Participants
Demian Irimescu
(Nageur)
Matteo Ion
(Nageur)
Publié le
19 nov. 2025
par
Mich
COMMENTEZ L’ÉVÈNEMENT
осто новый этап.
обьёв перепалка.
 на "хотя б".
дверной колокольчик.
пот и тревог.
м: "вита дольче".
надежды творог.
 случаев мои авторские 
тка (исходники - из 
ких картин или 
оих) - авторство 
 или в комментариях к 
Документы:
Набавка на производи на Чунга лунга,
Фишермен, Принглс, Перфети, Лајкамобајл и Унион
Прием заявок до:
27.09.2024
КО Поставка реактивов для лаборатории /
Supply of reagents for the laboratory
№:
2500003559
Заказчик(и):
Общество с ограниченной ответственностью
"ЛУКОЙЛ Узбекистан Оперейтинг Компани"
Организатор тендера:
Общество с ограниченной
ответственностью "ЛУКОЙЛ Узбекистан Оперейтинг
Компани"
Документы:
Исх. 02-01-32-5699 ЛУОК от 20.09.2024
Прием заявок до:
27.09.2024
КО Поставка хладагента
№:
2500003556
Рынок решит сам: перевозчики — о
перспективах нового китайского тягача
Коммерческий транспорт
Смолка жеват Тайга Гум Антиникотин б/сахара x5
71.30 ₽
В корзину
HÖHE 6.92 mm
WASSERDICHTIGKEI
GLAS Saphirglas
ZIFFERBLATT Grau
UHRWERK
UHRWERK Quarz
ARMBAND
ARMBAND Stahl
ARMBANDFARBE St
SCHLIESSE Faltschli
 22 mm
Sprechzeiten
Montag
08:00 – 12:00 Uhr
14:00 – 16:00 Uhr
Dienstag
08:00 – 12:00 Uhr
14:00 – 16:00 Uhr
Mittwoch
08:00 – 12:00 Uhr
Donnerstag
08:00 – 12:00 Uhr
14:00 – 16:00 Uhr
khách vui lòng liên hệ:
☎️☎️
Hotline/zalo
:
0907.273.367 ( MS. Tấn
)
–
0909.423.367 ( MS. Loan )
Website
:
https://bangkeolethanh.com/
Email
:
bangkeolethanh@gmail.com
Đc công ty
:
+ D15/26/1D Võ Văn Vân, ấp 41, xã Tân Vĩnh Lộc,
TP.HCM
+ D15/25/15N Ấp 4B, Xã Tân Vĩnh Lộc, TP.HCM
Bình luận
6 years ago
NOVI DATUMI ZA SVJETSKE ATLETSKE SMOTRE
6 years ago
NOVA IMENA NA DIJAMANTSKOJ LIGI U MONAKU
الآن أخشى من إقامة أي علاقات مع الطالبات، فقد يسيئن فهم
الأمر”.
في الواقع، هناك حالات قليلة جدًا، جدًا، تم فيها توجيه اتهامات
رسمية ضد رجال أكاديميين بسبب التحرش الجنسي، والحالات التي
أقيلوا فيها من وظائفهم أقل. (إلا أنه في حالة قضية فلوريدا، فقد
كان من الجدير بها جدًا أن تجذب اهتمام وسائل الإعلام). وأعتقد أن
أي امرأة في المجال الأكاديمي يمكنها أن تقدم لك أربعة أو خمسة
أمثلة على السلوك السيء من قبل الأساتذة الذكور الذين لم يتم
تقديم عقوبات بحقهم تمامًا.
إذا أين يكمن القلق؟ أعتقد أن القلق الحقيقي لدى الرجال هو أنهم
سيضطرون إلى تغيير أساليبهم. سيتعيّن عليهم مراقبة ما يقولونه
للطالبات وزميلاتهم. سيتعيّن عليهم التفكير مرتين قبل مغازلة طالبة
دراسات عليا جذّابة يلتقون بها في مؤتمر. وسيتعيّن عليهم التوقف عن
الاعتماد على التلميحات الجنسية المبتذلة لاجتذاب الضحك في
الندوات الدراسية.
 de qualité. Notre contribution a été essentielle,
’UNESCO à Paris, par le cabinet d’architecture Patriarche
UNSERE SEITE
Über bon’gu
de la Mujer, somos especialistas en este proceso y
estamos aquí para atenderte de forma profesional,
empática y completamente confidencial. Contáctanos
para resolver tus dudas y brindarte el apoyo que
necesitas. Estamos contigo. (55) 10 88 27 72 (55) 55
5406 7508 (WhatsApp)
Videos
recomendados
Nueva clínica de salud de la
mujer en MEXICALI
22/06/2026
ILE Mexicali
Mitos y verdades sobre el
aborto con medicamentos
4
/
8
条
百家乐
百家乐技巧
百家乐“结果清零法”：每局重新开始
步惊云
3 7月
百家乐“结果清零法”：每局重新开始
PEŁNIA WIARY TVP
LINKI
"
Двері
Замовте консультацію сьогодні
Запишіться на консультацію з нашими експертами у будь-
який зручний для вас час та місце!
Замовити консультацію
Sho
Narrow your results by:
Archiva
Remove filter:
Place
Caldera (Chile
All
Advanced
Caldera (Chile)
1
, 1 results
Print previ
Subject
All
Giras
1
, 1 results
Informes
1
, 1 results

+--

The data above is to be restated line for line, word for word.

§ Solution for this task
Participants
Demian Irimescu
(Nageur)
Matteo Ion
(Nageur)
Publié le
19 nov. 2025
par
Mich
COMMENTEZ L’ÉVÈNEMENT
осто новый этап.
обьёв перепалка.
 на "хотя б".
дверной колокольчик.
пот и тревог.
м: "вита дольче".
надежды творог.
 случаев мои авторские 
тка (исходники - из 
ких картин или 
оих) - авторство 
 или в комментариях к 
Документы:
Набавка на производи на Чунга лунга,
Фишермен, Принглс, Перфети, Лајкамобајл и Унион
Прием заявок до:
27.09.2024
КО Поставка реактивов для лаборатории /
Supply of reagents for the laboratory
№:
2500003559
Заказчик(и):
Общество с ограниченной ответственностью
"ЛУКОЙЛ Узбекистан Оперейтинг Компани"
Организатор тендера:
Общество с ограниченной
ответственностью "ЛУКОЙЛ Узбекистан Оперейтинг
Компани"
Документы:
Исх. 02-01-32-5699 ЛУОК от 20.09.2024
Прием заявок до:
27.09.2024
КО Поставка хладагента
№:
2500003556
Рынок решит сам: перевозчики — о
перспективах нового китайского тягача
Коммерческий транспорт
Смолка жеват Тайга Гум Антиникотин б/сахара x5
71.30 ₽
В корзину
HÖHE 6.92 mm
WASSERDICHTIGKEI
GLAS Saphirglas
ZIFFERBLATT Grau
UHRWERK
UHRWERK Quarz
ARMBAND
ARMBAND Stahl
ARMBANDFARBE St
SCHLIESSE Faltschli
 22 mm
Sprechzeiten
Montag
08:00 – 12:00 Uhr
14:00 – 16:00 Uhr
Dienstag
08:00 – 12:00 Uhr
14:00 – 16:00 Uhr
Mittwoch
08:00 – 12:00 Uhr
Donnerstag
08:00 – 12:00 Uhr
14:00 – 16:00 Uhr
khách vui lòng liên hệ:
☎️☎️
Hotline/zalo
:
0907.273.367 ( MS. Tấn
)
–
0909.423.367 ( MS. Loan )
Website
:
https://bangkeolethanh.com/
Email
:
bangkeolethanh@gmail.com
Đc công ty
:
+ D15/26/1D Võ Văn Vân, ấp 41, xã Tân Vĩnh Lộc,
TP.HCM
+ D15/25/15N Ấp 4B, Xã Tân Vĩnh Lộc, TP.HCM
Bình luận
6 years ago
NOVI DATUMI ZA SVJETSKE ATLETSKE SMOTRE
6 years ago
NOVA IMENA NA DIJAMANTSKOJ LIGI U MONAKU
الآن أخشى من إقامة أي علاقات مع الطالبات، فقد يسيئن فهم
الأمر”.
في الواقع، هناك حالات قليلة جدًا، جدًا، تم فيها توجيه اتهامات
رسمية ضد رجال أكاديميين بسبب التحرش الجنسي، والحالات التي
أقيلوا فيها من وظائفهم أقل. (إلا أنه في حالة قضية فلوريدا، فقد
كان من الجدير بها جدًا أن تجذب اهتمام وسائل الإعلام). وأعتقد أن
أي امرأة في المجال الأكاديمي يمكنها أن تقدم لك أربعة أو خمسة
أمثلة على السلوك السيء من قبل الأساتذة الذكور الذين لم يتم
تقديم عقوبات بحقهم تمامًا.
إذا أين يكمن القلق؟ أعتقد أن القلق الحقيقي لدى الرجال هو أنهم
سيضطرون إلى تغيير أساليبهم. سيتعيّن عليهم مراقبة ما يقولونه
للطالبات وزميلاتهم. سيتعيّن عليهم التفكير مرتين قبل مغازلة طالبة
دراسات عليا جذّابة يلتقون بها في مؤتمر. وسيتعيّن عليهم التوقف عن
الاعتماد على التلميحات الجنسية المبتذلة لاجتذاب الضحك في
الندوات الدراسية.
 de qualité. Notre contribution a été essentielle,
’UNESCO à Paris, par le cabinet d’architecture Patriarche
UNSERE SEITE
Über bon’gu
de la Mujer, somos especialistas en este proceso y
estamos aquí para atenderte de forma profesional,
empática y completamente confidencial. Contáctanos
para resolver tus dudas y brindarte el apoyo que
necesitas. Estamos contigo. (55) 10 88 27 72 (55) 55
5406 7508 (WhatsApp)
Videos
recomendados
Nueva clínica de salud de la
mujer en MEXICALI
22/06/2026
ILE Mexicali
Mitos y verdades sobre el
aborto con medicamentos
4
/
8
条
百家乐
百家乐技巧
百家乐“结果清零法”：每局重新开始
步惊云
3 7月
百家乐“结果清零法”：每局重新开始
PEŁNIA WIARY TVP
LINKI
"
Двері
Замовте консультацію сьогодні
Запишіться на консультацію з нашими експертами у будь-
який зручний для вас час та місце!
Замовити консультацію
Sho
Narrow your results by:
Archiva
Remove filter:
Place
Caldera (Chile
All
Advanced
Caldera (Chile)
1
, 1 results
Print previ
Subject
All
Giras
1
, 1 results
Informes
1
, 1 results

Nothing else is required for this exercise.